The protocol for the current analyses was previously technically and ethically evaluated and approved by CLAP/WR. The data were retrospectively collected from a routine birth registry without any identification of women and therefore the need for consent was waived.
The sponsor PAHO/CLAP was responsible for the current manuscript publication. The institution itself did not play any role in planning, performing, analysing, or interpreting results; however, some of their staff members actively participated in all phases of the study as researchers.

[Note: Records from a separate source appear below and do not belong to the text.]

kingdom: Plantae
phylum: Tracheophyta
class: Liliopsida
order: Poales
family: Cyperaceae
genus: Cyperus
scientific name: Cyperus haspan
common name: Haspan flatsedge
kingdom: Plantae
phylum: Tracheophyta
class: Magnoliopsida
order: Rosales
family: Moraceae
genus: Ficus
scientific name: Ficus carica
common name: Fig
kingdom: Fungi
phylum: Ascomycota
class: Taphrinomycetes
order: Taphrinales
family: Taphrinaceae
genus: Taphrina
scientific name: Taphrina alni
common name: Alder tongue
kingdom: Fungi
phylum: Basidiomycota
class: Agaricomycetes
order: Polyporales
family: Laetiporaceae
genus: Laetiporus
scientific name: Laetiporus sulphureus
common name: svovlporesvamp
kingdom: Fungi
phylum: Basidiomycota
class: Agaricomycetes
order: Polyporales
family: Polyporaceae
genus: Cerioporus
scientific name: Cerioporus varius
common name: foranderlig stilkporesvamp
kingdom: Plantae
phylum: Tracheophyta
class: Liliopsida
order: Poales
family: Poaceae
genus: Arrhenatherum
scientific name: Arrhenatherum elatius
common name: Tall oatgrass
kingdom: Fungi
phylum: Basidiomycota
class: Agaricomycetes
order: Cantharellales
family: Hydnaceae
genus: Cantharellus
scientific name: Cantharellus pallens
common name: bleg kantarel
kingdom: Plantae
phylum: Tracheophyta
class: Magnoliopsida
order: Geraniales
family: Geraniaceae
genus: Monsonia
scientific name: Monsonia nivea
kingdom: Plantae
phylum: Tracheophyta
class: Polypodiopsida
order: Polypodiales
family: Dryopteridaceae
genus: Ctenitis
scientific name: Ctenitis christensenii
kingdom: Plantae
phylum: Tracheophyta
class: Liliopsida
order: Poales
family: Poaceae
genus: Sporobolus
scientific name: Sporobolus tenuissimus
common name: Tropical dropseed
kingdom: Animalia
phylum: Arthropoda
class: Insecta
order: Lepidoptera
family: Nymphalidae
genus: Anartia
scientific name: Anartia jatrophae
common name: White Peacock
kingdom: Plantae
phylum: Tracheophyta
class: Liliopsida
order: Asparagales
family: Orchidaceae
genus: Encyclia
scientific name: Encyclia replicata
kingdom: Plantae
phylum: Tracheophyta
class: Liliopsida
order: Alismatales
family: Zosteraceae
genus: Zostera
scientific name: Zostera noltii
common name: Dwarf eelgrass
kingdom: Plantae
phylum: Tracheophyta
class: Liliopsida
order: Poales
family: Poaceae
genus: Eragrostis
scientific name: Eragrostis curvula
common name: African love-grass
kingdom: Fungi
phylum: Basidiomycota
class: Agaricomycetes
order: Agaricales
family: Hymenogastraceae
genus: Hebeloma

The authors declare they have no conflicts of interest regarding the publication of this article.
Suzanne J. Serruya, Bremen de Mucio, and Jose G. Cecatti had the idea for the study and first outlined its main objectives. Suzanne J. Serruya, Bremen de Mucio, Gerardo Martinez, Luis Mainero, and Jose G. Cecatti developed a detailed plan of analysis. Maria H. Sousa coded the data and carried out the analysis. Jose G. Cecatti, Renato T. Souza, Jussara Mayrink, and Maria L. Costa saw the first results, discussed their implications, and drafted the first version of the manuscript. Andres de Francisco and Lale Say detailed and reviewed the results and tables. All authors carefully reviewed the manuscript, made suggestions, and approved the final version of it.
Currently, the analysis was possible under the PAHO/CLAP support (Service Agreement CL/CNT/1400059.001).